Snowy 2.0 blows out 20 times to $42b — we could have built 4 nuclear plants instead

Snowy 2.0 blows out 20 times to $42b — we could have built 4 nuclear plants instead. By Joanne Nova.

Snowy 2.0 will stand as a monument to organized crime.

Big Government is the ultimate racket. The costs have been hidden, the FOIs denied, the Unions are raking in the cash, and a foreign corporation is soaking in easy money. And in the end, the stored power is likely to be a horrible $200/kWh, making it 6 times the price of brown coal plant power.

Malcolm Turnbull promised us it would cost $2b and take four years, and here we are, nine years later, with just $40 billion and three more years to go….

There is something in this project for every grifter.

  • The incompetent management delays have added $8b in interest during construction. That will keep the Bankers happy.
  • There are 3,000 extra workers nobody thought we’d need and they earn $250,000 each on average.
  • And there is now $12 billion in interconnector high-voltage line costs. Like all “renewable” projects, the fuel is free but the cost to collect and distribute it burns like a magnesium flare. …

 

Snowy 2.0 is managed by Webuild, an Italian construction company that is the common thread in a string of Australian infrastructure projects facing multibillion-dollar cost blowouts.

 

The cost is now $1,500 per man, woman and child in the country. It’s like the government demanded every family of four pay $6,000 for something that doesn’t generate electricity, it just stores what wind and solar power make at the wrong time, so we can convert a useless product into something less useless.

This is pure subsidy money to wind and solar power. Each renewable project should be charged the fees to cover this, then see what the hourly charge for unreliable power really is.

One of Webuild’s delays was so that they could get worker accommodation built in Italy and sent to Australia. Because the Australian economy is not built around remote mining camps, right?

Four nuclear plants for the same price!

Or we could have built four nuclear plants, South Korean style, and got 5GW of actual generation, with production of 40TWh a year. That’s 100 times as much energy, available when we need it.

The big downside of course is that it’s a horror show for renewable investors and all the daft politicians who said wind and solar were “cheap”.

Shhh, keep it a secret:

Responsible Members of Parliament clearly have a duty to keep these obscene costs a secret … Clearly releasing the truth suddenly would demoralize the nation, increasing rates of depression and suicide if people knew how crooked and inept our government really is.
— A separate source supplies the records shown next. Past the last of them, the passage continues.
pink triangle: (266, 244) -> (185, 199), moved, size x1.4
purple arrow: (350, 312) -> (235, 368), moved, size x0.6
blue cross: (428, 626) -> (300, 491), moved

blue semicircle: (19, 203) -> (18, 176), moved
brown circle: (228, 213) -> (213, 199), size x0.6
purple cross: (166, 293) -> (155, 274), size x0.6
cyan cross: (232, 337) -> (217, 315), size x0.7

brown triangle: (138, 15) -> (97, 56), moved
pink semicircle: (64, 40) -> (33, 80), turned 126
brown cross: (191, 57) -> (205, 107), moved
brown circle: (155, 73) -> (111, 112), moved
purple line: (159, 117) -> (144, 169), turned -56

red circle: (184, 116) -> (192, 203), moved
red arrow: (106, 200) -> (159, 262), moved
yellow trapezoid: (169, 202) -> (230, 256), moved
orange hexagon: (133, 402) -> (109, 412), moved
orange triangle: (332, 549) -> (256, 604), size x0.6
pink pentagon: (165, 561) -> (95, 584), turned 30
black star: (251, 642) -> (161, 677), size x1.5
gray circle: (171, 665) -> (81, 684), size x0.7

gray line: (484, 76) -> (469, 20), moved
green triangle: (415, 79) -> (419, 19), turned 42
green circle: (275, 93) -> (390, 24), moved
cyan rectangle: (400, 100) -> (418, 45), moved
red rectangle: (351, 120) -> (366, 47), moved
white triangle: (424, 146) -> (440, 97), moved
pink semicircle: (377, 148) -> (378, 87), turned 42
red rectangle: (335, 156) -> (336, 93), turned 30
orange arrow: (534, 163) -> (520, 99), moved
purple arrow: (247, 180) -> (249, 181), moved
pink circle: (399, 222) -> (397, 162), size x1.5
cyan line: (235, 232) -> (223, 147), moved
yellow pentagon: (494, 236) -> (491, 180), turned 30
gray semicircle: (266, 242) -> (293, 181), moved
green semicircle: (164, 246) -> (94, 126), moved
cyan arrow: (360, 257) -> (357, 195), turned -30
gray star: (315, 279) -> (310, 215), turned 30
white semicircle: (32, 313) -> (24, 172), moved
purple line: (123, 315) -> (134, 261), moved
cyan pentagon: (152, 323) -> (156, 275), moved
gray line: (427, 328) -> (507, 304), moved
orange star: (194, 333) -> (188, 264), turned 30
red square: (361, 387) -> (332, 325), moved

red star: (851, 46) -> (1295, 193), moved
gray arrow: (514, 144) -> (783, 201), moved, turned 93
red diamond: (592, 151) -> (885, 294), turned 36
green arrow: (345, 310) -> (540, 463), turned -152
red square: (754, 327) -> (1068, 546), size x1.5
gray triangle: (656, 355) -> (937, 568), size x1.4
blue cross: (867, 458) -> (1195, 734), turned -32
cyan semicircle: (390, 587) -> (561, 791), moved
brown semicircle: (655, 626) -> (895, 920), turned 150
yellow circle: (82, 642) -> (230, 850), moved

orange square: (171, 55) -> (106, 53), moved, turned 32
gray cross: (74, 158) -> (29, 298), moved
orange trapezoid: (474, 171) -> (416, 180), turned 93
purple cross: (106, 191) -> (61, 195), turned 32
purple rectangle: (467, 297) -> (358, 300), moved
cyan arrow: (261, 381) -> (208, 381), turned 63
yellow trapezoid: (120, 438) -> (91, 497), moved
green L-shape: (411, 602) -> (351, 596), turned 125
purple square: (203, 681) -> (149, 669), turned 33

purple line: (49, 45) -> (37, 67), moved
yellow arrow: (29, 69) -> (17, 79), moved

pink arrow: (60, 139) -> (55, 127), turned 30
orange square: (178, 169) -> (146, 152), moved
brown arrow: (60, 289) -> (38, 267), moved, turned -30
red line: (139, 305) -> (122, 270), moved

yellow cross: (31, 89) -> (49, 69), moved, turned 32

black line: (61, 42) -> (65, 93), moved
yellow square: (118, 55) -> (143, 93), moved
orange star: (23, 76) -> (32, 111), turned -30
This is secrecy in the interests of public mental health.

Then there is the matter of commercial sensitivity. The last thing we want rival infrastructure firms to know is how easy it is to screw absurd amounts of money out of Australia. They will all raise their quotes.

If word got out that budgets are flexible, deadlines optional, and overruns practically a revenue stream, every bidder would adjust accordingly. Australia will never get a reasonable tender again.

Naturally national security is also at stake. If adversaries learned how effectively a single project can inflate costs and strain the grid, they might attempt to replicate the model. Why sabotage infrastructure when you can simply commission it? Though in fairness, it’s hard to imagine how foreign spies could make the situation worse than the Labor party already has.

Tansy Harcourt in The Australian:

The true cost of Snowy Hydro 2.0 has spiralled to $42bn and should be the subject of a Royal Commission into “one of the biggest disasters” in Australian infrastructure, economist Bruce Mountain and energy executive Ted Woodley said.

By the time all associated infrastructure and financing costs were priced in, Dr Mountain said the bill was 20-times higher than former Prime Minister Malcolm Turnbull first promised.

Webuild operates under a controversial cost-plus margin contract. Based on industry standards, that probably means it gets $1.20 for every $1 it spends, creating a perverse incentive to go big.

“That’s a wonderful business to have, isn’t it?” said a former insider….

Webuild has faced severe criticism for basic competency failures that plagued the project from the outset. …

“From day one, they were a complete bloody disaster,” the former insider said.

Craig Kelly:

Yet the Anti-Australia Institute — self-appointed champions against “corporate greed” and “super profits” — remains completely silent. …

They only hunt “profiteering” when it suits their Climate Industrial Complex paymasters.

When an Italian multinational is vacuuming up billions from Australian taxpayers on a failing green project, suddenly the outrage machine switches off.

The Renewables Barons are taking us all for a ride — a very expensive ride.